We finally resumed Deadlands yesterday, after a two week hiatus in which we messed around with Shadowrun 4.
I very much enjoyed the session, though I find that I am still bored by combat. I am not bored with this GM's combat in particular; I am bored with combat in games in general. I thought that making a character who can hold his own in combat would change that, but it does not. I still find that exploration and NPC interaction are far more enjoyable. In the end, we had a little Deadlands/Rippers crossover action, which I should have seen coming since the Deadlands GM asked to borrow my copy of Rippers a few weeks ago.
We once again ran up against a particular idiosyncrasy of Savage Worlds, which I fondly call the extra that just will not fucking die. It seems that This happens at least once per session in any given Savage Worlds game, and it often leaves the combat feeling strangely anti-climactic. I have also noticed that our GM's extras have a tendency to fight to the death, regardless of how outnumbered they are. Of course, that last extra often does turn out to be im-fucking-possible to kill, so maybe that's why...
Earlier this year, I posted about watering down player-vs-player conflict. In our RIFTS game, some of the other characters acted in such a way that my character would have refused to associate with them afterward, but I had to sort of gloss over it for the sake of keeping the group together and keeping the campaign running smoothly. I had also been glossing over the strangeness of Deadlands and how my character just seemed to take the monsters and magic in stride. Last night, I remedied that by having my character pull a gun on another character who botched a healing spell on him. I think it surprised everyone a bit, and the GM even asked if I wanted to go to initiative. The thing is, I never had any intention of engaging the PvP combat, but I wanted to actually play my character how he would react. The gun draw was a total bluff, as I later informed the player by email. I think the GM would have actually let it go to combat if either of us had escalated it any further. It also opened up a good opportunity for my character to see how useful a magic wielder can be when attacked by a big badass monster with a ridiculous resistance to conventional firepower.
I don't like PvP and I have no intention of screwing over any other character in any way, but I think I'm done with the "boys will be boys" style of play where I do things like allow a good-aligned character to just sort of grumble when another party member shoots fleeing, unarmed civilians in the back (an example from RIFTS)

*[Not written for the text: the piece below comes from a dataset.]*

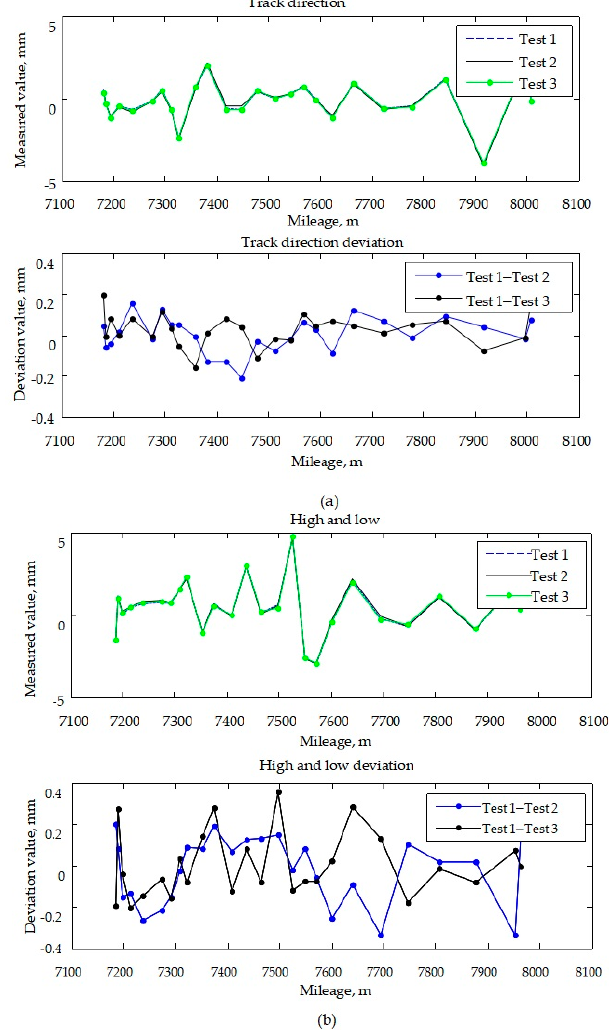
Figure 7. Cont. Figure 7.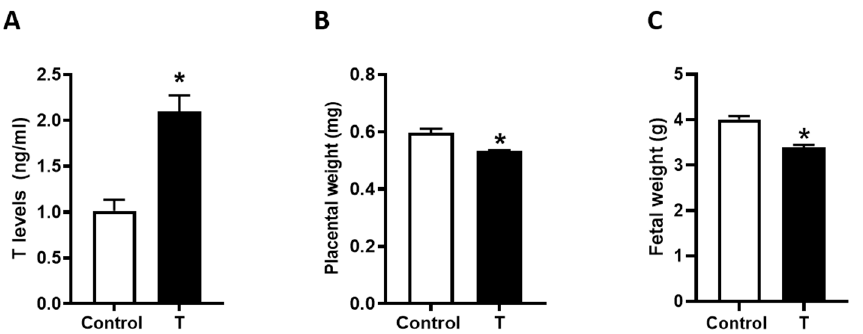
Figure 1. Plasma T levels and placental and fetal weights in control and T-treated pregnant rats. Pregnant rats were treated with vehicle (sesame oil) or T propionate from gestation day 15 to 19 and euthanized on day 20. ( A ) Plasma T levels were quantified using ELISA. ( B ) Placental and ( C ) Fetal weights were measured. Data presented as mean ± SEM of 6 rats in each group. * p < 0.05 vs. control.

Next week we will be taking another break from Deadlands. Apparently we'll be giving Shadowrun 4 another "test session." I have to admit that I don't have high hopes for SR4, and I find it kind of funny that the player who seems most enthusiastic about it hasn't been able to attend any of the test sessions. (Of course, we only have them because he's had other things going on and has had to cancel a few sessions of Deadlands) The GM for SR4 is willing to run AD&D 1st edition or something else if SR4 ultimately doesn't work out, and I'd be lying if I said that I wouldn't rather just play AD&D. I will give it the ol' college try again.
While we're on the subject of Shadowrun 4, I must confess that I'm not sure that hackers are a viable character type, even with the changes made to the Matrix in SR4. Even though a hacker can run through Augmented Reality and hack in regular game time using regular actions, the proclivity of wireless internet means that my character (whose computer is installed inside his head) can literally sit in a car parked half a mile away, piggy back through nodes to the destination, and essentially accompany the party without actually accompanying the party. (I can send a hacked drone to be my replacement, or piggy back on someone's gun-cam, look through someone's cyber-eyes, etc) It seems almost like playing a hacker/rigger makes it so that my character doesn't even have to leave his house. I have a feeling I'm going to end up driving my GM crazy and will have to make a new character.

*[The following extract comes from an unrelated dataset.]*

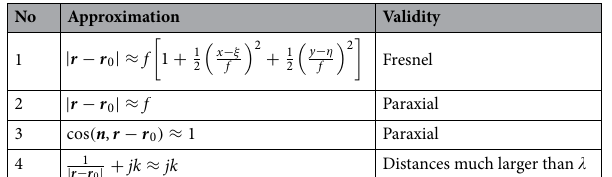
Distances much larger than Table 1. Summary of the approximations required to derive the UFT expression.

At the same time, the hacker presents something interesting: this is a character who can do battle with the adventure environment itself... I can shut off lights, take over security devices, open and lock doors, etc, etc. Hell, I can have an unmanned car or copter waiting for the party to escape in.
I think Shadowrun, in general, is just plain fucked and always has been. On the other hand, I'll always have the delightfully random SNES Shadowrun game...
In consumer news, I caved and ordered a copy of OpenQuest from Lulu. I've had virtually no experience with the RuneQuest/Basic/d100 family of systems, aside from a session of Call of Cthulhu I played in something like ten years ago and remember virtually nothing of the experience. Plus, that cover...there's something about it I couldn't say no to...plus they had a Cyber-Monday coupon... damnation.
Okay, you regular readers have to admit, I buy a lot less random gaming crap now than I used to. I'm actually going to be clearing some shelf-space here shortly, filled with strike-outs like Geist, Role-Master, and Mutants & Masterminds. (I guess I just plain don't like d20-based games anymore)
I have also set the start date of Traveller for January 7th. Just like with the months of planning I did before my AD&D game of 2009, I need to give myself a deadline or I'm just going to lolly-gag about like a ne'er-do-well and never actually start the damn thing.